Marten heard his Alitalia flight called for boarding. Carry-on bag with his electronic notebook inside over his shoulder, he started for the gate. As he did, he noticed a slightly built young man in line several passengers behind him. He looked to be in his early twenties and was wearing jeans and a baggy jacket over some kind of campy T-shirt. A student maybe, or a young artist or musician, who knew? The trouble was he had seen him before. In the lobby of the Castille Hotel in Valletta as he checked out, and then again on his flight from Valletta to Rome. And now here he was boarding the same flight to Barcelona. There was no reason to suspect that it was anything more than coincidence. Except that he did, and it made him uneasy. It was almost as if the young man had the name Merriman Foxx written on his forehead.

34

• MADRID, 11:00 A.M.

It was now four hours since Jake Lowe discovered the president was missing. In the United States every top-security federal agency was clandestinely in overdrive, among them the Secret Service, the CIA, the FBI, the NSA, and every branch of military intelligence. Vice President Hamilton Rogers had personally informed the prime minister of Spain and the U.S. ambassador to Spain. It was thought at first he should also inform the U.S. ambassadors worldwide and in turn, the presidents of Russia, China, Japan, France, and Italy, the chancellor of Germany, and the prime minister of Great Britain, but that idea was stopped in its tracks by Jake Lowe.

This was and had to remain an absolute "need-to-know" circumstance, Lowe said.
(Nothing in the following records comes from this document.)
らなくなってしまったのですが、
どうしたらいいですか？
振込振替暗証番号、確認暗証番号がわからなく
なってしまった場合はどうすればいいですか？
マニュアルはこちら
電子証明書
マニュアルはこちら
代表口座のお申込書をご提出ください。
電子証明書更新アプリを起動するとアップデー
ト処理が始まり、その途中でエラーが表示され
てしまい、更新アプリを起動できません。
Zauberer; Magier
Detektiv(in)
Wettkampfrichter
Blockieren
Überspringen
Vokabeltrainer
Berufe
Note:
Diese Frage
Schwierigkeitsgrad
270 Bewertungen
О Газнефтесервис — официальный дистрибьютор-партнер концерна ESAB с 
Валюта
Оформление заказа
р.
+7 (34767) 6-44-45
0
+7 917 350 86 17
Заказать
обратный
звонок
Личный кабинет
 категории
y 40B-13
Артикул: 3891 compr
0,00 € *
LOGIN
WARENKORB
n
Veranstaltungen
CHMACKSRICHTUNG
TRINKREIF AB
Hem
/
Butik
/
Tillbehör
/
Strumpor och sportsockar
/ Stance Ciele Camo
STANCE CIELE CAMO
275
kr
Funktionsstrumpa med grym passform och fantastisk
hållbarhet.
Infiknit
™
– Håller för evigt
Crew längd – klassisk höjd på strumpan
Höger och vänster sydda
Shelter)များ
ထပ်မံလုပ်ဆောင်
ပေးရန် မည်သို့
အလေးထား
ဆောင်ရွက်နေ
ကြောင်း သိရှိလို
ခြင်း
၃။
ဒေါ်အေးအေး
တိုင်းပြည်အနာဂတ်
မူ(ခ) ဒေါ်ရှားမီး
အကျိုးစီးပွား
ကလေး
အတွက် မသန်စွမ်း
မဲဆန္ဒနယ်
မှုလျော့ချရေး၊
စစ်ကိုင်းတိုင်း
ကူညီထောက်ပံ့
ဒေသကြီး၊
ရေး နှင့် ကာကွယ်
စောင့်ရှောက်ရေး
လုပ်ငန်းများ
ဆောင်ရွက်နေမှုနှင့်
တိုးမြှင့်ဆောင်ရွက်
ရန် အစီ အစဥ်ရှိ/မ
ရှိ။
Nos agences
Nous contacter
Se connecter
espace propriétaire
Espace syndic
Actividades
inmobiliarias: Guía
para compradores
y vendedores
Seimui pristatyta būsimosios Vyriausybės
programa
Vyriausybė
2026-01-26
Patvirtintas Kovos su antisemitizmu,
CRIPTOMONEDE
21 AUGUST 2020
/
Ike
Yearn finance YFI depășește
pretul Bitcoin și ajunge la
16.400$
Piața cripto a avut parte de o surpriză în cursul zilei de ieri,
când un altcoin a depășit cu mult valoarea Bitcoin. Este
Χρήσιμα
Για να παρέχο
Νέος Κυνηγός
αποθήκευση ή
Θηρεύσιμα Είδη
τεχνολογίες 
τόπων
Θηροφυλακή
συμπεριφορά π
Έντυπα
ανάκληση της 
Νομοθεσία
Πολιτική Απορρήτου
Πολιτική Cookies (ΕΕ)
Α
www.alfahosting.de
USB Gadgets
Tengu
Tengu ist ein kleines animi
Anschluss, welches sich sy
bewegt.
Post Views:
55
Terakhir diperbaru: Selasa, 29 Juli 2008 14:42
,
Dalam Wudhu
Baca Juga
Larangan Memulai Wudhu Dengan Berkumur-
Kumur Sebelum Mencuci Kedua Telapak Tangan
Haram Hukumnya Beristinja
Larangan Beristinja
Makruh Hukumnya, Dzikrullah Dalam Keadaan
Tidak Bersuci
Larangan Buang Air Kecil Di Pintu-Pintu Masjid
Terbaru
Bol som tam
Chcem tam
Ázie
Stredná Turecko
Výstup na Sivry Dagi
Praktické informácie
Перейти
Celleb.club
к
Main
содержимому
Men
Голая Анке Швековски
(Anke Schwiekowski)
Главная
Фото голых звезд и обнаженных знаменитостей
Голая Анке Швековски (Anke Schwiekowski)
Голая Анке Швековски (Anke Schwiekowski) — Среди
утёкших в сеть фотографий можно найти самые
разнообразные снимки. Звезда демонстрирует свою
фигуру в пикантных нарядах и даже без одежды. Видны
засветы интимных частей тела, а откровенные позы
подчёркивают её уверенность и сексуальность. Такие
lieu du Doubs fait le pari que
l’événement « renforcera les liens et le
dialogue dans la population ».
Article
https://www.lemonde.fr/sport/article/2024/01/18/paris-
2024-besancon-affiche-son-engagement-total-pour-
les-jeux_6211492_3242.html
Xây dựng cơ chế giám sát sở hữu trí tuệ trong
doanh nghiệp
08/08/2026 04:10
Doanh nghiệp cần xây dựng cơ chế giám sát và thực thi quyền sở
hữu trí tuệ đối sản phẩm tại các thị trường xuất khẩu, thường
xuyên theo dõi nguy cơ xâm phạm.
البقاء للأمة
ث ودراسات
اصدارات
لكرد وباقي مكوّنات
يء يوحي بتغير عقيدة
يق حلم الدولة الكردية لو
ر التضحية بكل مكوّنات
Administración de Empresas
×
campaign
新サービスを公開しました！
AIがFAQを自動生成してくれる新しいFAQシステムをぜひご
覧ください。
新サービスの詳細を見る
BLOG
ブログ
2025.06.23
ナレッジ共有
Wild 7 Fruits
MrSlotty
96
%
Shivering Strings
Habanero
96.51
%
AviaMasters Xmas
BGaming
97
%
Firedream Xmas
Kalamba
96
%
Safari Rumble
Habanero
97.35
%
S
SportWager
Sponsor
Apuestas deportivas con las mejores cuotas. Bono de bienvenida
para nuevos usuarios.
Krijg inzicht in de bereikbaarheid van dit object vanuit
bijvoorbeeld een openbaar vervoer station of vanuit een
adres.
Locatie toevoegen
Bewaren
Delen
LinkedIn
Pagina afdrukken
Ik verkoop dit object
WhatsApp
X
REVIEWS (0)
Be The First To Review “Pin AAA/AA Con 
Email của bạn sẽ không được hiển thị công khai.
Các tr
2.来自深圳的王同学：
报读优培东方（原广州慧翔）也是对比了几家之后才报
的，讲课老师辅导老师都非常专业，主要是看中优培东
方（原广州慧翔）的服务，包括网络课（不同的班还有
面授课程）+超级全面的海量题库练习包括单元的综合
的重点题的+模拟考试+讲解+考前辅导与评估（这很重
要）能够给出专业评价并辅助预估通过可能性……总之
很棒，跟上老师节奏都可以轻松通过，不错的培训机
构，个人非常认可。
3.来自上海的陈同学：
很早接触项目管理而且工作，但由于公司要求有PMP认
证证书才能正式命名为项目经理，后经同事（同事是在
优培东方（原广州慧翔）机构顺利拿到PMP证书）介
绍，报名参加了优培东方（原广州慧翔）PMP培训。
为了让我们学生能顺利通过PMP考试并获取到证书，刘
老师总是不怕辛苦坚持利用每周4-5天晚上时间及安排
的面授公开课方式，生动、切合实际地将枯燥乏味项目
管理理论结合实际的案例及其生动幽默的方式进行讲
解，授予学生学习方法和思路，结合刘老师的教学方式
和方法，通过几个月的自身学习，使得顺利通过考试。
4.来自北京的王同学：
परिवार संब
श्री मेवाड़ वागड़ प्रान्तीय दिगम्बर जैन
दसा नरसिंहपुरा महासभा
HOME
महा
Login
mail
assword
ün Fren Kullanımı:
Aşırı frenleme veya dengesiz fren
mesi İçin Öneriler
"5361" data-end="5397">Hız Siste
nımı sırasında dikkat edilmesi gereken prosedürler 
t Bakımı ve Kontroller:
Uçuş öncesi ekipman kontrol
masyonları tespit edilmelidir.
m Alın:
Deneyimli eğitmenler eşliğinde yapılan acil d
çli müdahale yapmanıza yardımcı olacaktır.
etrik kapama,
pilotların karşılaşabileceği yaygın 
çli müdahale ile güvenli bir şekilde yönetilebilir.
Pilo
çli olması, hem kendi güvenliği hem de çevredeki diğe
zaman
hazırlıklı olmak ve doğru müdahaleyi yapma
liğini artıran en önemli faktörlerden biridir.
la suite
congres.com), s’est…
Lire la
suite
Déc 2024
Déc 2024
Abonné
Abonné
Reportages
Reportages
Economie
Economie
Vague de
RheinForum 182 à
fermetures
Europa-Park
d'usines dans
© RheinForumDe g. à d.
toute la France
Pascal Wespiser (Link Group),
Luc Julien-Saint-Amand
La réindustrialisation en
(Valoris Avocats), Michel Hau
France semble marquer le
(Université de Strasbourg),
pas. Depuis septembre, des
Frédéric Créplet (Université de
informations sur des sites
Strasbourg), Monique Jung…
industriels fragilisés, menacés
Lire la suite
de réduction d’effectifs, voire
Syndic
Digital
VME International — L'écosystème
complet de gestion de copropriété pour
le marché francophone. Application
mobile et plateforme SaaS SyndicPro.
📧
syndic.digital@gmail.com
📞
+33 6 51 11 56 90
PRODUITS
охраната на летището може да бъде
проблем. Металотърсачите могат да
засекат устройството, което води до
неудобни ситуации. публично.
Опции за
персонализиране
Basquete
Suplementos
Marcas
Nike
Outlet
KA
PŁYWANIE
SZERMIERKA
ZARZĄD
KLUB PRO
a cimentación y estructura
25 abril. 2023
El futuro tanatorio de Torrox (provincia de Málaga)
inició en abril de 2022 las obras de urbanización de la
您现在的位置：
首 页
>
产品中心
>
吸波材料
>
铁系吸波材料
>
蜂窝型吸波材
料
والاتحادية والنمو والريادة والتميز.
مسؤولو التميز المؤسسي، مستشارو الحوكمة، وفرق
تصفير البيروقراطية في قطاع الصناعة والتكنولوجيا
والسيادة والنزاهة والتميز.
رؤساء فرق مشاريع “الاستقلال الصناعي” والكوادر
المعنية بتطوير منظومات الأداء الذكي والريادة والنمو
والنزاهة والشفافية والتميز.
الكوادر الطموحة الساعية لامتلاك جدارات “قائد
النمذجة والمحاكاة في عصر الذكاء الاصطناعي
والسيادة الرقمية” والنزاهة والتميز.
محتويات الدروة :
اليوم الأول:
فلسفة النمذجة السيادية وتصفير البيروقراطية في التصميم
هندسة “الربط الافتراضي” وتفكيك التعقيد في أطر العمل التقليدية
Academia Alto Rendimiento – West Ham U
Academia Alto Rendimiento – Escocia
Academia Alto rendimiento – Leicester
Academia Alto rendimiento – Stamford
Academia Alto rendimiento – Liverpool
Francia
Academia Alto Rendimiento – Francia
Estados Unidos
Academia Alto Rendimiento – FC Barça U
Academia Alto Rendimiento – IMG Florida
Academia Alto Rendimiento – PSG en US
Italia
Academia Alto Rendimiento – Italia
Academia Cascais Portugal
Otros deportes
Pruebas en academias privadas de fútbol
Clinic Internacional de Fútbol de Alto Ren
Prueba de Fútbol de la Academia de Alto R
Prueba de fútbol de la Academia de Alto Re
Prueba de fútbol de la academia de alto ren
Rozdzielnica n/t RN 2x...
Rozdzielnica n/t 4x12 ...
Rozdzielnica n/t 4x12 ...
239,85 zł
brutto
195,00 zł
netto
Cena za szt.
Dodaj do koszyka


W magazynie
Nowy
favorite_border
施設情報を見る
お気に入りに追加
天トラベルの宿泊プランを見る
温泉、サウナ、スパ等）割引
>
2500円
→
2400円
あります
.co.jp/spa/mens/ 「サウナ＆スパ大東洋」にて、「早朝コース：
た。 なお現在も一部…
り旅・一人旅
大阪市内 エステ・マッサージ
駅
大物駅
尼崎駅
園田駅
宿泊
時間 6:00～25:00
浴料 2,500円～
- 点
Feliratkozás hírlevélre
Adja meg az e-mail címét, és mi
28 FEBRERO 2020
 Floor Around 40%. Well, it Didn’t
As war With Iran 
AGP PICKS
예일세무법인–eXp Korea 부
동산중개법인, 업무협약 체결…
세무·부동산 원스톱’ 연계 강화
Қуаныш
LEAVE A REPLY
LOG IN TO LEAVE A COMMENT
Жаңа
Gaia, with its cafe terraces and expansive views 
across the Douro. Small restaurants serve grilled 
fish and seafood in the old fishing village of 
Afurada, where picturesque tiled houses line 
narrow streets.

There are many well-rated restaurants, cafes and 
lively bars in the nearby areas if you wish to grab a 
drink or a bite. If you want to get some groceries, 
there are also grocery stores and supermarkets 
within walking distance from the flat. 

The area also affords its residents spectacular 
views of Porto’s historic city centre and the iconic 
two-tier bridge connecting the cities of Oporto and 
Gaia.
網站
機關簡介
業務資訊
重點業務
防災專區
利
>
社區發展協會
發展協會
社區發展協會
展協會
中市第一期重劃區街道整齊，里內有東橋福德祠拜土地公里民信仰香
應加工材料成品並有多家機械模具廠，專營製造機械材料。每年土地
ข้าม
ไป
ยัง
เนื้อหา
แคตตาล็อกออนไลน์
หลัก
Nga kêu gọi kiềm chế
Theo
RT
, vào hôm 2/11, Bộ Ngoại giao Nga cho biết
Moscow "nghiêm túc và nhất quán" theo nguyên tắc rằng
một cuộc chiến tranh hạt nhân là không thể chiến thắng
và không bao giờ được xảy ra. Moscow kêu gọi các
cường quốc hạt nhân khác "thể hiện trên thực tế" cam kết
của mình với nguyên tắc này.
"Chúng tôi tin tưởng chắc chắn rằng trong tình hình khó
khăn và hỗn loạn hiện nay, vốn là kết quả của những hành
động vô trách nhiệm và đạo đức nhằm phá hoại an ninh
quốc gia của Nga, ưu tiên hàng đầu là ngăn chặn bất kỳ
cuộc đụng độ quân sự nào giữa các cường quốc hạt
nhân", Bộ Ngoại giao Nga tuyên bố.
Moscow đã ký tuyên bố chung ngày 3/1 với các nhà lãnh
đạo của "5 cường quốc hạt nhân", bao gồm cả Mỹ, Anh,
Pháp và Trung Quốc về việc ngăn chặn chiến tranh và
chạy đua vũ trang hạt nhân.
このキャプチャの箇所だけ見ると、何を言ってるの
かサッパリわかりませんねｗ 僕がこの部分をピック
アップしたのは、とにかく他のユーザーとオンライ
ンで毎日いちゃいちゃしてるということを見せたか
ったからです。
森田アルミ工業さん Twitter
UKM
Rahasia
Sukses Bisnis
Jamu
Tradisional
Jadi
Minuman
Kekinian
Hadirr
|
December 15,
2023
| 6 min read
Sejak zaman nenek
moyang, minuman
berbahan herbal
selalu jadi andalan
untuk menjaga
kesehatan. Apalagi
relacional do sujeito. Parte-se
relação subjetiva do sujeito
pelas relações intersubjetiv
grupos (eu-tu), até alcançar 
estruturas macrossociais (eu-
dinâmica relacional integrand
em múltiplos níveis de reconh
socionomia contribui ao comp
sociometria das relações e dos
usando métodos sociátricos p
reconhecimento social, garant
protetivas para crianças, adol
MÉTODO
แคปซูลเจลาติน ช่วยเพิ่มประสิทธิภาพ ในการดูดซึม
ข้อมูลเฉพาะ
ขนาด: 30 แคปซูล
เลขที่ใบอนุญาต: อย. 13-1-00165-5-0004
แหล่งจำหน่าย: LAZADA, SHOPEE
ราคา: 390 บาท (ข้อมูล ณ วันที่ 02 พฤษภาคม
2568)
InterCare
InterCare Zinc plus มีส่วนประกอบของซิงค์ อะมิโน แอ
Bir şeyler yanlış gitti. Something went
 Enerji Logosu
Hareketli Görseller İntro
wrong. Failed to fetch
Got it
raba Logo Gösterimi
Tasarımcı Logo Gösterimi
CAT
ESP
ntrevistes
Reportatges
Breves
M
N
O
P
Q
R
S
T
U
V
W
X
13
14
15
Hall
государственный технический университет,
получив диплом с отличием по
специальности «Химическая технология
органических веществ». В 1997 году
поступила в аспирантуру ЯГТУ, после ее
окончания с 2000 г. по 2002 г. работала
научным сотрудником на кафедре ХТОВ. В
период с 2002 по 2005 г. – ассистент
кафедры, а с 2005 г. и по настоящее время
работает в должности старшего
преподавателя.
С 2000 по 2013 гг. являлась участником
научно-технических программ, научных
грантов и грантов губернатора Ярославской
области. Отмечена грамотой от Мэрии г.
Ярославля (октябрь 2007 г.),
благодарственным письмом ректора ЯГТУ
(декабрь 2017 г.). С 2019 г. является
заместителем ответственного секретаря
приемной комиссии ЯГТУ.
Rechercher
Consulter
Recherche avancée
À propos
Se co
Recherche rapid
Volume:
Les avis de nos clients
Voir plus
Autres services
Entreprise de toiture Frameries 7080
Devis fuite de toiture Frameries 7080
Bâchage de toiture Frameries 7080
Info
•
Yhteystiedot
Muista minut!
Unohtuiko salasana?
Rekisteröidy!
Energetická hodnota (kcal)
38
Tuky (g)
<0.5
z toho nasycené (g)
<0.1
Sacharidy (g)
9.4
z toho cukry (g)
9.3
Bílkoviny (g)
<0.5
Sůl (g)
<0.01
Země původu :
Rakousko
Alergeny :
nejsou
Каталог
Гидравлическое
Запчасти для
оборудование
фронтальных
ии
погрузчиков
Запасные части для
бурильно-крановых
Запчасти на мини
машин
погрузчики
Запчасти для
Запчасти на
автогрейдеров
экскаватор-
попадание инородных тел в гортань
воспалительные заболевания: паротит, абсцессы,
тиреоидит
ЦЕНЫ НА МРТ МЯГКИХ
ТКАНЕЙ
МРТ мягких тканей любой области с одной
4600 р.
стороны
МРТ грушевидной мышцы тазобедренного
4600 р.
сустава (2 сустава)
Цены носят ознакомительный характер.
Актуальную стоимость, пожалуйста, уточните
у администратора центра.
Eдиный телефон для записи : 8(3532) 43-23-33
What had happened had taken place only a short while earlier, meaning there was every chance the president was still somewhere close by and could be found quickly and brought to safety in secret. The more people who knew what had happened, the greater the risk of a security breach. If that happened it would only be a heartbeat before the world knew the president was missing. What would follow-he elaborated on Dr. Marshall's earlier worries-would be a sudden perceived imbalance of global power, followed in turn by sharply escalated national security fears, America's as much or more than any other. In rapid succession those fears would morph into raised military tensions and a massive upheaval in the international stock markets, and after that God only knew what else. The possibilities were endless. Such was the power of the office of the president of the United States and accordingly, the person who occupied it, which made it imperative to keep "the need to know" to as few people as possible.